• **Exercise requirements**
Please reproduce the lines below from the very first one through the line containing "investigaciones de mercados", inclusive, and leave the pictures out of your answer.
◆ ◆ ◆ ◆
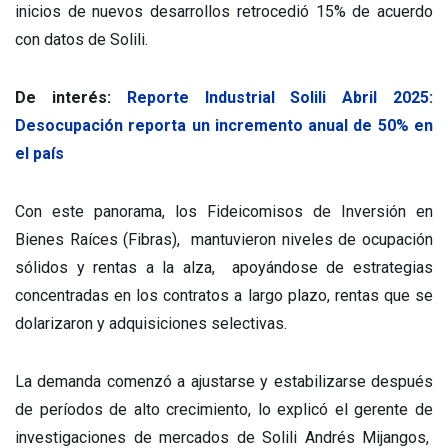
inicios de nuevos desarrollos retrocedió 15% de acuerdo
con datos de Solili.
De interés:
Reporte Industrial Solili Abril 2025:
Desocupación reporta un incremento anual de 50% en
el país
Con este panorama, los Fideicomisos de Inversión en
Bienes Raíces (Fibras), mantuvieron niveles de ocupación
sólidos y rentas a la alza, apoyándose de estrategias
concentradas en los contratos a largo plazo, rentas que se
dolarizaron y adquisiciones selectivas.
La demanda comenzó a ajustarse y estabilizarse después
de períodos de alto crecimiento, lo explicó el gerente de
investigaciones de mercados de Solili Andrés Mijangos,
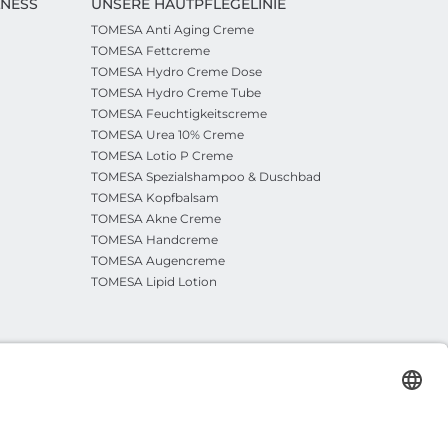
LNESS
UNSERE HAUTPFLEGELINIE
TOMESA Anti Aging Creme
TOMESA Fettcreme
TOMESA Hydro Creme Dose
TOMESA Hydro Creme Tube
TOMESA Feuchtigkeitscreme
TOMESA Urea 10% Creme
TOMESA Lotio P Creme
TOMESA Spezialshampoo & Duschbad
TOMESA Kopfbalsam
TOMESA Akne Creme
TOMESA Handcreme
TOMESA Augencreme
TOMESA Lipid Lotion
◆ ◆ ◆ ◆
• **Result of the task**
inicios de nuevos desarrollos retrocedió 15% de acuerdo
con datos de Solili.
De interés:
Reporte Industrial Solili Abril 2025:
Desocupación reporta un incremento anual de 50% en
el país
Con este panorama, los Fideicomisos de Inversión en
Bienes Raíces (Fibras), mantuvieron niveles de ocupación
sólidos y rentas a la alza, apoyándose de estrategias
concentradas en los contratos a largo plazo, rentas que se
dolarizaron y adquisiciones selectivas.
La demanda comenzó a ajustarse y estabilizarse después
de períodos de alto crecimiento, lo explicó el gerente de
investigaciones de mercados de Solili Andrés Mijangos,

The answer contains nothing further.